Продолжите приведенную ниже статью о русской геополитике и идеях Данилевского, начав сразу после ее последнего предложения.

== Статья

И снова русская геополитика в целом последовала интуициям Данилевского. Николай Яковлевич обладал удивительным даром предвидения будущих политических форм. Достаточно вспомнить то, что грядущий русско-французский союз он именует «сердечным соглашением», антантой («Как внутри, так и вне России и Франции замешано слишком много интересов, заботящихся не допускать их до сердечного соглашения» (13)). Удивительно точно Данилевский спрогнозировал судьбу Австро-Венгрии, а сталинский Варшавский договор кажется сконструированным с «Россией и Европой» в руках.

«Главный враг» – глобальное доминирование Англии, в центре которого Индия», – говорит Данилевский. И Россия начинает борьбу за дальние подступы к Индии. Идет «Большая Игра», «великая борьба Континентов», которая найдет такое отражение в геополитике Халфорда Маккиндера и её вариациях.

Россия пытается применить двухсторонний геополитический охват и становится, по выражению русского географа и геополитика В.П. Семенова-Тян-Шанского (1870-1942), системой «от моря до моря» (14). Русский медведь начинает осваиваться в Центральной Азии: тянутся ветки Транссиба и КВЖД, затевается «Желтороссия», путешественники экспедиция за экспедицией отправляются в Синьцзян, Амдо и Кам, русские артиллеристы расстреливают в 1901 году ворота Манчжурского Города в Пекине, налажены активные дипломатические контакты с Тибетом, в 1914 году в состав России входит Урянхайский край (Тува). Последние затухающие колебания этих усилий относятся уже к большевистскому периоду – стремлению возбудить посредством Коминтерна борьбу угнетенных народов и странноватыми экспериментами превратившегося в чекиста Николая Рериха в Тибете и Индии.

====
== Выдержки из записей

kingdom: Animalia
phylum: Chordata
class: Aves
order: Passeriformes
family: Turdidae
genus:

====

#### Ответ:
Но и эта борьба во многом обессмысливается на своем пике драматическим «хуком справа» — русско-японской войной и доведением России на Тихоокеанском геополитическом театре до ничтожества. Событие, безусловно, прогнозируемое. Япония вполне осознанно оставляется вне зоны западной колониальной экспансии. Вместо колонизации европейские державы стимулируют её подъем и военное укрепление именно в качестве замка на тихоокеанских воротах России. Англия руками своей союзницы Японии, по сути, так же обессмысливает восточный проект России, как ранее обессмыслила Константинопольский.

Невозможно, кстати, не отметить параллелизма с другим геополитическим поражением – глобальной коммунистической экспансией СССР в третьем мире, так же потерпевшей крах на Дальнем Востоке. Маоистский Китай оказался таким же замком, навешенным на наш новый глобальный проект после драматичного создания китайско-американского альянса против СССР в 1972 г. «Восточничество» оказалось не менее проблематичной геополитической парадигмой, чем западничество и панславизм. Прорыв глобального геополитического «кольца Анаконды» чрез исход к Востоку был столь же неуспешным, как и «похищение Европы» или геополитическая осада Константинополя.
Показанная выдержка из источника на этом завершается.